TASK OBJECTIVE: Copy each line of the entries beneath that contains the word "Guardiões".

Page images and extracted text:
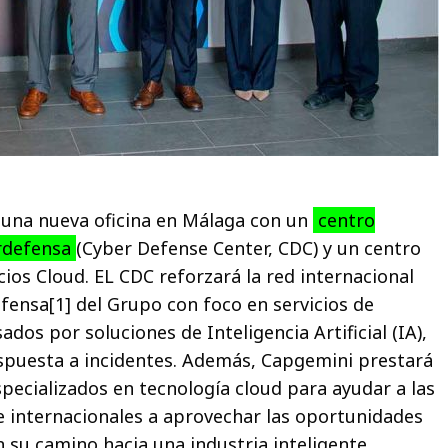
 una nueva oficina en Málaga con un
centro
erdefensa
(Cyber Defense Center, CDC) y un centro
cios Cloud. EL CDC reforzará la red internacional
fensa[1] del Grupo con foco en servicios de
dos por soluciones de Inteligencia Artificial (IA),
spuesta a incidentes. Además, Capgemini prestará
specializados en tecnología cloud para ayudar a las
 internacionales a aprovechar las oportunidades
n su camino hacia una industria inteligente.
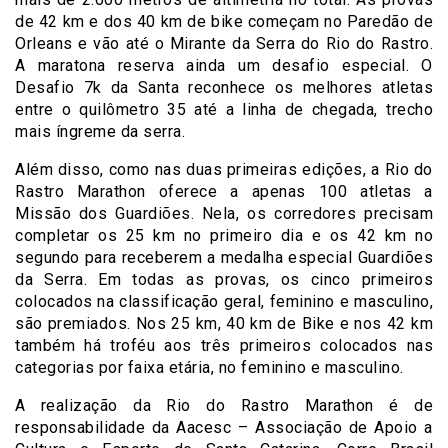
de 42 km e dos 40 km de bike começam no Paredão de
Orleans e vão até o Mirante da Serra do Rio do Rastro.
A maratona reserva ainda um desafio especial. O
Desafio 7k da Santa reconhece os melhores atletas
entre o quilômetro 35 até a linha de chegada, trecho
mais íngreme da serra.
Além disso, como nas duas primeiras edições, a Rio do
Rastro Marathon oferece a apenas 100 atletas a
Missão dos Guardiões. Nela, os corredores precisam
completar os 25 km no primeiro dia e os 42 km no
segundo para receberem a medalha especial Guardiões
da Serra. Em todas as provas, os cinco primeiros
colocados na classificação geral, feminino e masculino,
são premiados. Nos 25 km, 40 km de Bike e nos 42 km
também há troféu aos três primeiros colocados nas
categorias por faixa etária, no feminino e masculino.
A realização da Rio do Rastro Marathon é de
responsabilidade da Aacesc – Associação de Apoio a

OUTPUT FOR THIS TASK:
Missão dos Guardiões. Nela, os corredores precisam
segundo para receberem a medalha especial Guardiões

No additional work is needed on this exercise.